Возникла заминка — стали искать кулечек с той символической намоленной землей, которую с отпевания в храме передал батюшка. Наконец нашли землю, стали упаковывать тело — убрали цветы, иконку, вложили в руку покойного листочек с молитвой, укрыли лицо саваном… И вот тут-то произошел пренеприятнейший конфуз, которого никто не мог ожидать.
Кто поддернул саван — не разобрались, но только неожиданно для всех из-под белой плотной ткани, оказавшейся по чьему-то недосмотру чуточку неправильно уложенной, обнажились ноги покойного — совершенно босые. Крупные, растоптанные, никак не меньше сорок четвертого размера ступни, желтоватые, с искривленными мозолистыми пальцами. Толстые подошвы были грязны, будто покойный каких-нибудь полчаса назад ходил босым по хлеву в своей родовой деревне, да так и не помыв ног, прилег в гробу.
Позже, уже сразу после похорон, по дороге на поминальный банкет, и на самом этом шикарном банкете, проходившем в ресторане, и еще позже, на протяжение многих дней, постепенно меняя строгость на гомерический смех, конечно, пытались выяснить, кто и когда недоглядел такую немаловажную деталь, как обувка покойного. Входила покупка башмаков и носков в похоронную смету или нет, и куда вообще подевалась смета? Или были предусмотрены его собственные башмаки, чтобы избежать лишних расходов? Ходила версия, что башмаки и носки у покойного были. И настолько хороши и дороги они были, что кто-то из работников морга умыкнул их у бессловесного Коренева. Высказывалось даже предположение, что башмаки исчезли неким совершенно мистическим образом — будто бы Коренев с того света желал заявить о «пофигизме» и наплевательском отношении к местному сообществу журналистов и литераторов. В конце концов выяснить ничего не удалось, непреложным остался один факт: как прожил Коренев жизнь босяка, так и похоронен был босяком и босиком.

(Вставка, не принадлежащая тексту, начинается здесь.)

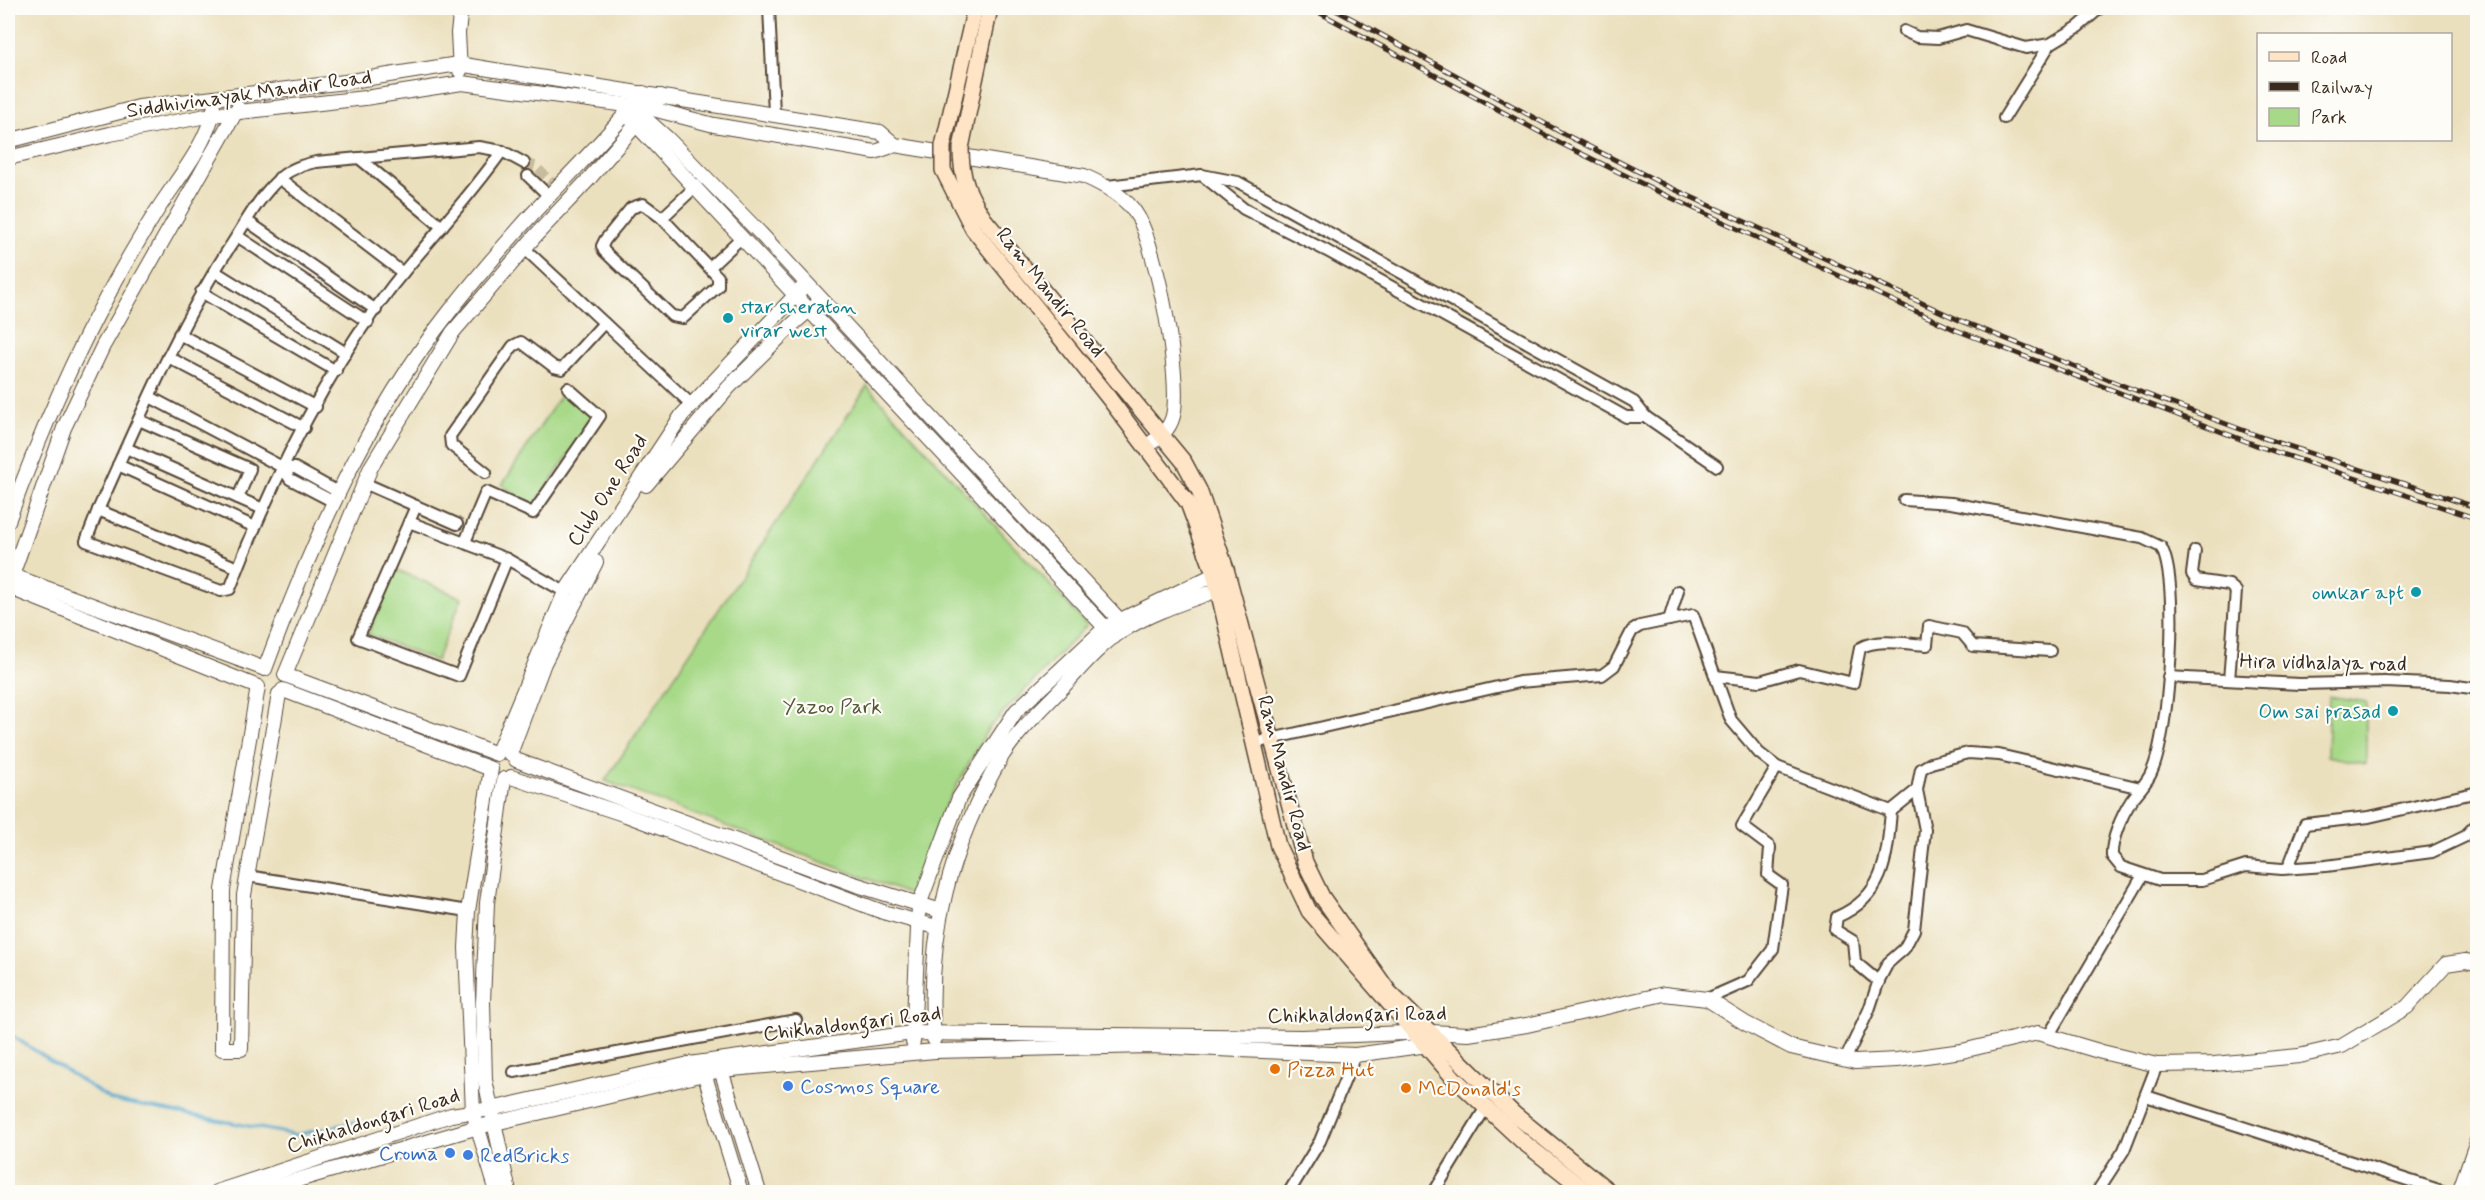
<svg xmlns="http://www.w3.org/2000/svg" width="2485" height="1200" viewBox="0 0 2485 1200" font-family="Mynerve,sans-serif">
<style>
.green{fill:#a7d988;stroke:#718253;stroke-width:1.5}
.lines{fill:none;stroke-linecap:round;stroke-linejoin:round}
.stream{stroke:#4fa5cc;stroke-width:3}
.minor-tunnel{stroke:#c8bc9e;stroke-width:10;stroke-dasharray:10 5;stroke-linecap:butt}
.minor-casing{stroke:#554536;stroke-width:14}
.tertiary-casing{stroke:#554536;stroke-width:16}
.secondary-casing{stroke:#554536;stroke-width:18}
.minor{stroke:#fff;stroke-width:10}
.tertiary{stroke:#fff;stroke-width:14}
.secondary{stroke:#ffe4c6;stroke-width:15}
.rail-casing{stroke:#3b2a1e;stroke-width:5}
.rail{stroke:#fdfcf7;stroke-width:3;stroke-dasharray:9;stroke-linecap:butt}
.secondary-bridge-casing{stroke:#554536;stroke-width:18;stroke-linecap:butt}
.secondary-bridge{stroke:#ffe4c6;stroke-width:15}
.culture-dot{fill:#0f9aa8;stroke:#fdfcf7;stroke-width:2}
.food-dot{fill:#e8710a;stroke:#fdfcf7;stroke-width:2}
.shop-dot{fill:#3f7fe0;stroke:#fdfcf7;stroke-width:2}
.labels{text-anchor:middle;stroke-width:4.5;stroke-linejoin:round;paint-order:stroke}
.street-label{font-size:21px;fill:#3b2a1e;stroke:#fdfcf7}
.culture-label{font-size:21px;fill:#0d838f;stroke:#fdfcf7;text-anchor:end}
.park-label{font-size:21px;fill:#565638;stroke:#fdfcf7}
.food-label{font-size:21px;fill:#c56008;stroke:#fdfcf7;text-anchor:start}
.shop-label{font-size:21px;fill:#366cbe;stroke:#fdfcf7;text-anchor:start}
</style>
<rect width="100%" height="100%" fill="#fdfcf7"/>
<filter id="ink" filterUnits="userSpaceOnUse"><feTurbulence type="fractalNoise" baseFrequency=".0167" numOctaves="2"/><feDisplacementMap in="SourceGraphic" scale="12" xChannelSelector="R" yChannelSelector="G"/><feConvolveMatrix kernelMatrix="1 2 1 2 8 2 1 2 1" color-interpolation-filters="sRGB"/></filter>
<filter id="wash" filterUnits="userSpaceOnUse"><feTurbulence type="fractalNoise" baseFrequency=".008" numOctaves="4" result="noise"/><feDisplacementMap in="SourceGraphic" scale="24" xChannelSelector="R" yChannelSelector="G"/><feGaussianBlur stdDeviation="1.35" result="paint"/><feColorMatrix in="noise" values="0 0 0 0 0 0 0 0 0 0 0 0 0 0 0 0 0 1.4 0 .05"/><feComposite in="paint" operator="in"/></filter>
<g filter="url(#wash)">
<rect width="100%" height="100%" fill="#ebe0be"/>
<g class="green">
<polygon points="867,386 1087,625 988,729 942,812 911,895 605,781"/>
<polygon points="562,393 594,418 533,507 502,485"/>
<polygon points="395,569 462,598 436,661 368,634"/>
<polygon points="2329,696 2366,702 2366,764 2327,756"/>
</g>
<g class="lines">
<polyline class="stream" points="8,1033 111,1100 296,1135 355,1122"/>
</g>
</g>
<g filter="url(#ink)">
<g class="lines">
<polyline class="minor-tunnel" points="528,176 524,163 535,166 557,188"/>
<defs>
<g id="minor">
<polyline points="769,8 774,113"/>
<polyline points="1904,31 1917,37 1938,38 1966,30 2026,48 2050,44 2078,27 2100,8"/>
<polyline points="2004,118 2050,44"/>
<polyline points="359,158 442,227"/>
<polyline points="1202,175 1244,209 1327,251 1626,417 1646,417"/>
<polyline points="528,176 549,196"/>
<polyline points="279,178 403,273"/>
<polyline points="1107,186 1202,175 1238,182 1634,402 1646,417 1717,466"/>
<polygon points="643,204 662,218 718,277 718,286 683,318 672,316 604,251 602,246 605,240 631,208"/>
<polyline points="662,218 694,188"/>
<polyline points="247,221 376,310"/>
<polyline points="237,236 368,322"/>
<polyline points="524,248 692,405"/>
<polyline points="710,267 741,238"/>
<polyline points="214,271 346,353"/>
<polyline points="201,292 336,371"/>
<polyline points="179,334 316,407"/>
<polyline points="168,357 304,428"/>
<polyline points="150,397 282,467"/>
<polyline points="139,420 250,469 238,498 263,509"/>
<polyline points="126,448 238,498"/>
<polyline points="118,465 255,527"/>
<polyline points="486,473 451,445 450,436 513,346 521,342 554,367 562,369 604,323"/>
<polyline points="364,483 457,524"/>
<path d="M 1904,500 L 1951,503 L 2142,538 L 2161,547 C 2181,581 2169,733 2152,771 C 2148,782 2138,791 2131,801 C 2122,815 2111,840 2112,856 L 2121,867 L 2160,880 L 2202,880 L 2246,866 L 2282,869 L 2326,866 L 2432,852 L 2464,837 L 2478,823"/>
<polyline points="334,502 290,479 282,467 295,468 338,492"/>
<polyline points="416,506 358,638 459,676 507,559"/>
<path d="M 98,510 L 86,541 L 221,591 L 230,589 C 270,485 324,374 393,285 C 429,240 469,198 502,151"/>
<polyline points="409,522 507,559 565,592"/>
<polyline points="465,542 486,492 533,513 600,416 568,388"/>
<polyline points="2195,551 2192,574 2196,580 2229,585 2236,591 2229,680"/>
<path d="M 238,568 L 98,510 C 139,419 178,325 233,242 C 247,220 260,196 279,179 C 289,169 302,165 316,162 L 479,147 L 502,151 L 524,163"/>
<polyline points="1669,620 1678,591"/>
<path d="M 1715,676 L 1760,681 L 1799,670 L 1853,683 L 1860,648 C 1878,638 1906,644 1927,645 L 1929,626 L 1962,633 L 1973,646 L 2050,651"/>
<polyline points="2168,677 2300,684 2385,682 2450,685 2478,689"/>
<polyline points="1254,743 1519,682 1602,675 1614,666 1632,631 1640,626 1693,615 1731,720 1759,753 1777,767 1891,811 1917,790"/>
<polyline points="2288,868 2305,824 2369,817 2478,792"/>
<polyline points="247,876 468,911"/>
<path d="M 1879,982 L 1855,962 L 1853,941 L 1835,930 L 1837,917 C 1885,896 1887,858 1891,811"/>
<polyline points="1707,999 1748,981 1773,949 1782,885 1768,875 1770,847 1742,826 1777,767"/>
<polyline points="2049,1035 2143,875"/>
<polyline points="1845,1060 1869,1010 1879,980 1888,963 1904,949 1914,930 1925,830 1917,790 1921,769 1931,763 1968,753 1999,755 2141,788"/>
<polyline points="514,1072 796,1020"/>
<polyline points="2146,1096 2445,1192"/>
<polyline points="1289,1192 1320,1141 1355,1055"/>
<polyline points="1434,1192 1486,1107"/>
<polyline points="2097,1192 2124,1150 2157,1065"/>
</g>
<g id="tertiary">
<polyline points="460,71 458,33 461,8"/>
<polyline points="661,96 588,180 536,235 453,332 371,467 285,675 497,754 565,592 682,415 806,284"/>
<polyline points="638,112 668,139 760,233 1127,628"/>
<polyline points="631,119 1114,637"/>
<path d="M 8,141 L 139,107 L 345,82 L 458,64 L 880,132 L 895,145 L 1084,176 C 1104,185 1127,197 1138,217 C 1157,251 1182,379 1173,416 C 1169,431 1158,439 1146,446"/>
<polyline points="8,158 110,134 212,115 365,98 462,83 649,108 714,125 875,152 895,145"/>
<polyline points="646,485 729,387 793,324 815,305"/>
<path d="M 8,521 C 37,442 69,365 110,291 C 124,264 140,238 156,212 C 177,179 205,148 214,109"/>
<path d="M 8,574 L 265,669 C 312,542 366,417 450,311 C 481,272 514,233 548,197 C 580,163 614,130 643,93"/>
<polyline points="9,584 64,428 103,346 238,108"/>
<polyline points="8,587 258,687 223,890 222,1049 241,1049 244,895 279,694"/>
<polyline points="283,690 491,769 468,911 466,948 473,1112 497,1192"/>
<polyline points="510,754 544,663 596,562"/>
<polyline points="516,760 854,884 941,911"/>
<polyline points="511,777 626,815 883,912 936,927"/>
<polyline points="504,779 487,903 483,1002 485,1080 509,1192"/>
<path d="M 934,1039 C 926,936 950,846 1002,756 C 1018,731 1042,709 1062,688 C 1080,669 1099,645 1122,631 C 1153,611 1191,600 1226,587"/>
<polyline points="913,1042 919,905 959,798 1016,711 1106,627 1222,571"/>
<polyline points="721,1070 759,1192"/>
<polyline points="704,1073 741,1192"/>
<polyline points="216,1192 451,1115 491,1109 689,1064 912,1033 1302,1037 1431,1032 1468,1034 1527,1025 1664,994 1707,999 1745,1023 1791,1047 1855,1062 1897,1060 1962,1051 2038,1033 2102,1052 2157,1065 2214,1064 2299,1056 2342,1046 2407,1007 2446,964 2465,961 2478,963"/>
<polyline points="257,1192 478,1127 721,1070 935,1051 1150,1046 1355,1055 1435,1044"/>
<polyline points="2459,1192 2478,1138"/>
<polyline points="2475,1192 2478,1187"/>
</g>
<g id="secondary">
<polyline points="1122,387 1184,462 1199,490 1226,569 1305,862 1322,897 1389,992 1514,1114 1610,1192"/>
<polyline points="1108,397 1188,503 1214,573 1278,846 1309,911 1453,1077 1522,1141 1587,1192"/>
</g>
</defs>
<use href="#minor" class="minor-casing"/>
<use href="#tertiary" class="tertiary-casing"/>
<use href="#secondary" class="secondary-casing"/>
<use href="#minor" class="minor"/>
<use href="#tertiary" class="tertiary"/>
<use href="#secondary" class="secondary"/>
<defs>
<g id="rail">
<polyline points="1311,8 1558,142 1661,193 1956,330 2261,447 2478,519"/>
<polyline points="1332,8 1564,134 1665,185 1959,320 2119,384 2264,438 2478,508"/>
</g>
</defs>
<use href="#rail" class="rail-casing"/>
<use href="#rail" class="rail"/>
<defs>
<g id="secondary-bridge">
<polyline points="975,8 943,146 943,170 973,229 1108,397"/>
<path d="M 990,8 L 961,148 C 961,180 968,193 984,219 L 1122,387"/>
</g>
</defs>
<use href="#secondary-bridge" class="secondary-bridge-casing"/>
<use href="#secondary-bridge" class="secondary-bridge"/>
</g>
</g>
<g class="culture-dot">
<circle cx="728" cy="318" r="6"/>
<circle cx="2416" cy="592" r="6"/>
<circle cx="2393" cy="711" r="6"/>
</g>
<g class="food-dot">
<circle cx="1275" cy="1069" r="6"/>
<circle cx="1406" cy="1088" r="6"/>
</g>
<g class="shop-dot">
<circle cx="788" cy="1086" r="6"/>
<circle cx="450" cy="1153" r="6"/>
<circle cx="468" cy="1155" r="6"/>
</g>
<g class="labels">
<g class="street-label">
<text transform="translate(249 93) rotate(-8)" y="7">Siddhivinayak Mandir Road</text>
<text transform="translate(1051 292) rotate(51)" y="7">Ram Mandir Road</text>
<text transform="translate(607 490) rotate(-57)" y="7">Club One Road</text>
<text transform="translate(2323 662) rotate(1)" y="7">Hira vidhalaya road</text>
<text transform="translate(1285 773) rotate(75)" y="7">Ram Mandir Road</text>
<text transform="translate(1357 1014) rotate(-1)" y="7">Chikhaldongari Road</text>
<text transform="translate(852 1023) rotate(-7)" y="7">Chikhaldongari Road</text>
<text transform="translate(373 1120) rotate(-17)" y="7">Chikhaldongari Road</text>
</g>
<g class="culture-label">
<text x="740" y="313" text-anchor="start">star sheraton<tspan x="740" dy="24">virar west</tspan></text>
<text x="2404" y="599">omkar apt</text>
<text x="2381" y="718">Om sai prasad</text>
</g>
<g class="park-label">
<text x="832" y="713">Yazoo Park</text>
</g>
<g class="food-label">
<text x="1287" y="1076">Pizza Hut</text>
<text x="1418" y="1095">McDonald's</text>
</g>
<g class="shop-label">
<text x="800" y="1093">Cosmos Square</text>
<text x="438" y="1160" text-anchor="end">Croma</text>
<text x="480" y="1162">RedBricks</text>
</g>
</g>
<rect width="2485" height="1200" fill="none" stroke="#fdfcf7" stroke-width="30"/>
<rect x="2257" y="33" width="195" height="108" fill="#fdfcf7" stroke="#afa8a0" stroke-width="1.5"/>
<rect x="2269" y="52" width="30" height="9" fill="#ffe4c6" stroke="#afa8a0" stroke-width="1.5"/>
<text x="2311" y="63" font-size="18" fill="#3b2a1e">Road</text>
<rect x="2269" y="82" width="30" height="9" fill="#3b2a1e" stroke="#afa8a0" stroke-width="1.5"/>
<text x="2311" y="93" font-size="18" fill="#3b2a1e">Railway</text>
<rect x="2269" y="108" width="30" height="18" fill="#a7d988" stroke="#afa8a0" stroke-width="1.5"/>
<text x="2311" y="123" font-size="18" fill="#3b2a1e">Park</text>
</svg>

Но в тот момент, когда для всех так наглядно обнаружилось его босячество, установилась гробовая тишина. А уже через несколько мгновений кинулись поправлять спутавшийся в складке саван. Однако было поздно. Издав громкий рыдающий звук, с силой раздав руками на стороны ближайших людей, из опешившей толпы буквально вывалился Вадим Земский — рухнул на колени в грязное снежное месиво, пошел на коленях же ко гробу. Его попытались поднять. Тщетно. Он стал отмахиваться, рычать и что-то делать, усевшись прямо в грязь возле самого гроба. Только тут поняли, что он пытается снять с себя добротный черный башмак на толстом протекторе.
Всепроходимые зимние башмаки Земского были не чета простой промокавшей в кислом снегу обувке большинства собравшихся. Это были дорогие и ноские, вероятно, очень удобно сидевшие на ногах башмаки из самого престижного магазина города.
— Вадим, Вадим… — уговаривали Земского. Фетисов вцепился ему в руки, пытаясь поднять. Как вдруг от сильного толчка ногой в живот и Фетисов отлетел — чуть не сбил гроб с табуреток. Фетисова поймали. Земский же успел сдернуть один башмак и сунуть его прямо в гроб, в ноги покойному.
Тогда человек пять основательно навалились на Земского, выволокли из круга и потащили-понесли, как распятого, к машине. Бледный, перепуганный толстячок Миша сунулся к гробу, выхватил башмак, но тут же, будто ожегшись, кинул на землю и опрометью побежал следом. Земского довели до машины, впихнули в салон, захлопнули дверь, машина рванула с места, увозя его в одном башмаке.